-- Supplied information follows --

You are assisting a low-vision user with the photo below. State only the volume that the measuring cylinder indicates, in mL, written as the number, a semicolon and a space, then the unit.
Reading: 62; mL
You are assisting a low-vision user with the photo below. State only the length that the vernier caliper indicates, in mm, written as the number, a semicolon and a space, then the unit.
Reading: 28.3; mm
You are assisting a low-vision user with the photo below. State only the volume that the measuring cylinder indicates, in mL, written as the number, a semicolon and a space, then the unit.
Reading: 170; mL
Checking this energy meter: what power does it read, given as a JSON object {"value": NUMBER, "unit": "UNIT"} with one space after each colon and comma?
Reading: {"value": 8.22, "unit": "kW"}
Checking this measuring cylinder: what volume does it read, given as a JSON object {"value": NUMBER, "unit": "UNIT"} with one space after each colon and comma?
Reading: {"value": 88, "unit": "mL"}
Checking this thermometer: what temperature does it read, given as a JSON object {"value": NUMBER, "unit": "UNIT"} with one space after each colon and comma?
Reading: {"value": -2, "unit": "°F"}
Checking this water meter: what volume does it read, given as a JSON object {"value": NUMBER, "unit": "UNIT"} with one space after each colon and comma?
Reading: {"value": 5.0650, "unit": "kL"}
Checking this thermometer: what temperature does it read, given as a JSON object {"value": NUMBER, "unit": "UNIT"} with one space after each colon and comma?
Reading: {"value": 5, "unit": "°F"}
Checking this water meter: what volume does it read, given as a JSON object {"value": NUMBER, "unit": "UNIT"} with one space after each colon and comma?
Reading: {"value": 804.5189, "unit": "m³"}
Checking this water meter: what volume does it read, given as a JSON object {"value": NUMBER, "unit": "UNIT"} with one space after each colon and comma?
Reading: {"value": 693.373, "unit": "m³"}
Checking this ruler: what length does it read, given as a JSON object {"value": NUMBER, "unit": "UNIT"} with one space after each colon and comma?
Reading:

-- Supplied information concluded --

Retype every one of the records above without changing a single character.

You are assisting a low-vision user with the photo below. State only the volume that the measuring cylinder indicates, in mL, written as the number, a semicolon and a space, then the unit.
Reading: 62; mL
You are assisting a low-vision user with the photo below. State only the length that the vernier caliper indicates, in mm, written as the number, a semicolon and a space, then the unit.
Reading: 28.3; mm
You are assisting a low-vision user with the photo below. State only the volume that the measuring cylinder indicates, in mL, written as the number, a semicolon and a space, then the unit.
Reading: 170; mL
Checking this energy meter: what power does it read, given as a JSON object {"value": NUMBER, "unit": "UNIT"} with one space after each colon and comma?
Reading: {"value": 8.22, "unit": "kW"}
Checking this measuring cylinder: what volume does it read, given as a JSON object {"value": NUMBER, "unit": "UNIT"} with one space after each colon and comma?
Reading: {"value": 88, "unit": "mL"}
Checking this thermometer: what temperature does it read, given as a JSON object {"value": NUMBER, "unit": "UNIT"} with one space after each colon and comma?
Reading: {"value": -2, "unit": "°F"}
Checking this water meter: what volume does it read, given as a JSON object {"value": NUMBER, "unit": "UNIT"} with one space after each colon and comma?
Reading: {"value": 5.0650, "unit": "kL"}
Checking this thermometer: what temperature does it read, given as a JSON object {"value": NUMBER, "unit": "UNIT"} with one space after each colon and comma?
Reading: {"value": 5, "unit": "°F"}
Checking this water meter: what volume does it read, given as a JSON object {"value": NUMBER, "unit": "UNIT"} with one space after each colon and comma?
Reading: {"value": 804.5189, "unit": "m³"}
Checking this water meter: what volume does it read, given as a JSON object {"value": NUMBER, "unit": "UNIT"} with one space after each colon and comma?
Reading: {"value": 693.373, "unit": "m³"}
Checking this ruler: what length does it read, given as a JSON object {"value": NUMBER, "unit": "UNIT"} with one space after each colon and comma?
Reading:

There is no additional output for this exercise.